A U.K. capacity market auction this month served up a lesson for market planners, after delivering prices so low as to discourage clean energy development.
The T-4 auction, which aimed to secure power capacity for 2021 and 2022, smashed pricing expectations with a clearing price of GBP £8.40 ($11.73) per kilowatt a year, down almost 63 percent from the £22.50 ($31.44 at current rates) achieved in a similar contest last year.
The result was hailed as a victory for U.K. bill payers.
"This capacity market auction clearing low once again proves that competition is successful at providing security of supply at the lowest cost to consumers," said Lawrence Slade, chief executive of industry body Energy UK, in a press note.
“[These auctions] have supported innovative, emerging technologies whilst ensuring we get the best value from existing assets," he said.
Other observers, though, questioned whether such low prices would support innovative, emerging technologies in the future.
While around 7 gigawatts of coal-fired generation failed to secure contracts in the T-4 contest, according to Platts, there was not a great deal of new capacity either. More than 43 gigawatts, or 86 percent, of the 50.4 gigawatts awarded in the auction went to existing generation assets.
A further 2 gigawatts or so of capacity was awarded to newly built interconnectors ElecLink, IFA2 and Nemo Link, which were allowed to participate in the auction for the first time this year.
Existing interconnectors accounted for a further 2.4 gigawatts and demand response added another 1.2 gigawatts. Only 762 megawatts of new generation got contracts in the auction.
By generation type, the auction was dominated by combined-cycle gas turbines, which carried off more than 45 percent of the capacity on offer. Nuclear secured a further 15.7 percent, and combined heat and power took 9.2 percent.
Energy storage secured about 5.3 percent of the available capacity, just under 2.7 gigawatts, across 34 projects, most of which already had existing contracts. Almost a third of the capacity that entered the auction failed to secure a contract.
Only 650 megawatts of the winning capacity secured long-term contracts, for 15 years of supply. The remaining suppliers got one-year contracts, meaning they will have to bid again in future auctions.
The eye-poppingly low clearing price, short duration of contracts and level of capacity exiting the auction all point to the fact that T-4 was very much a buyer’s market.

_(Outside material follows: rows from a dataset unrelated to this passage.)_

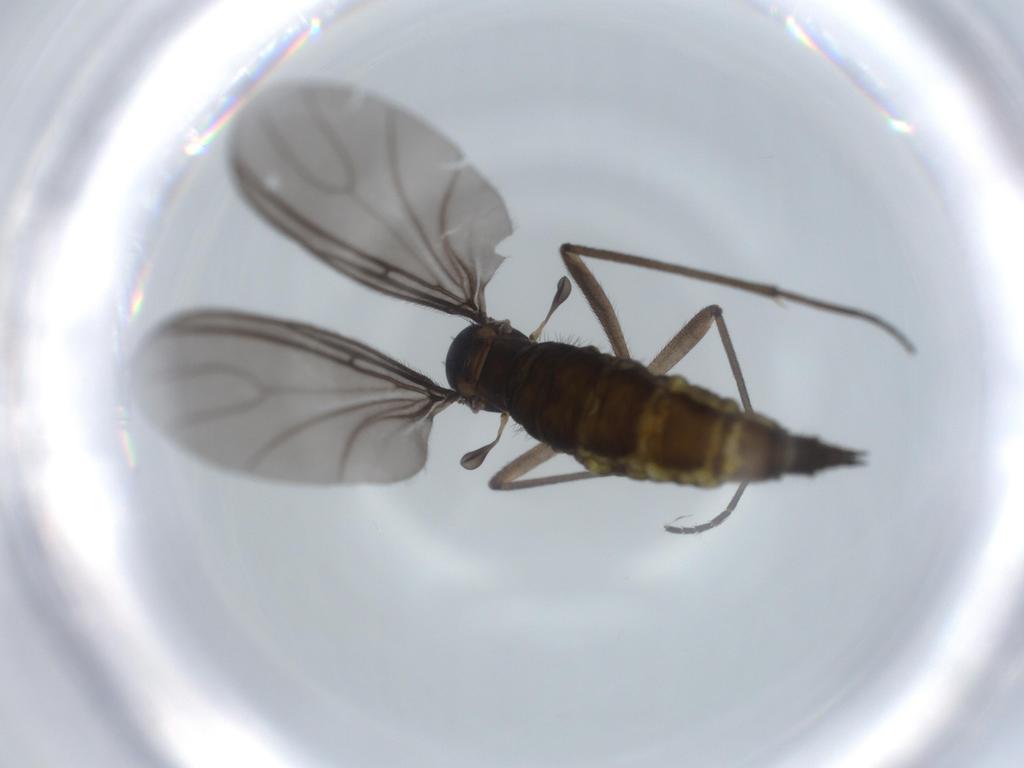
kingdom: Animalia
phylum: Arthropoda
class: Insecta
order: Diptera
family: Sciaridae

Aris Karcanias, senior managing director and co-lead of FTI Consulting’s Global Clean Energy Practice in London, England, said the U.K. market has seen a surge of investment in small-scale generation, battery projects and new interconnectors, leading to an oversupply of capacity.
“This is an important trend that will likely last until the coal plants start to retire around 2021 and beyond,” he said.
Until then, he said, very low clearing prices are likely to be the norm, particularly as further interconnection projects and demand response programs are expected to come online. All of this brings into question the economic viability of developing new flexible capacity in the U.K.
And the U.K. is not alone. “The French power market is similarly oversupplied and will likely tighten [only] when coal plants and nuclear plants retire from 2022 and beyond,” Karcanias said.
French power market reference pricing is around €10 ($12) per kilowatt, roughly equivalent to the T-4 clearing price.
“Such a low price is at least good news for the energy bill payers in the short term, but does raise a number of important questions," said Karcanias. "The low T-4 auction price suggests we have a flexibility problem, not necessarily a capacity problem.”
Forecasting demand in European grids such as those of the U.K. and France is becoming increasingly challenging, he said.
This means the older and less flexible traditional generation sources currently being lined up to provide power might not be well suited to function in tomorrow’s markets.
“I'm of the view that the capacity market instrument needs to evolve with market complexity and begin to address and truly incentivize flexibility,” said Karcanias.
“For me, it's clear that when prices fall from £22.50 to £8.40 in a year, the mechanism is either working extremely well in favor of the consumer, or indeed there is a system need that is now not being addressed," he said.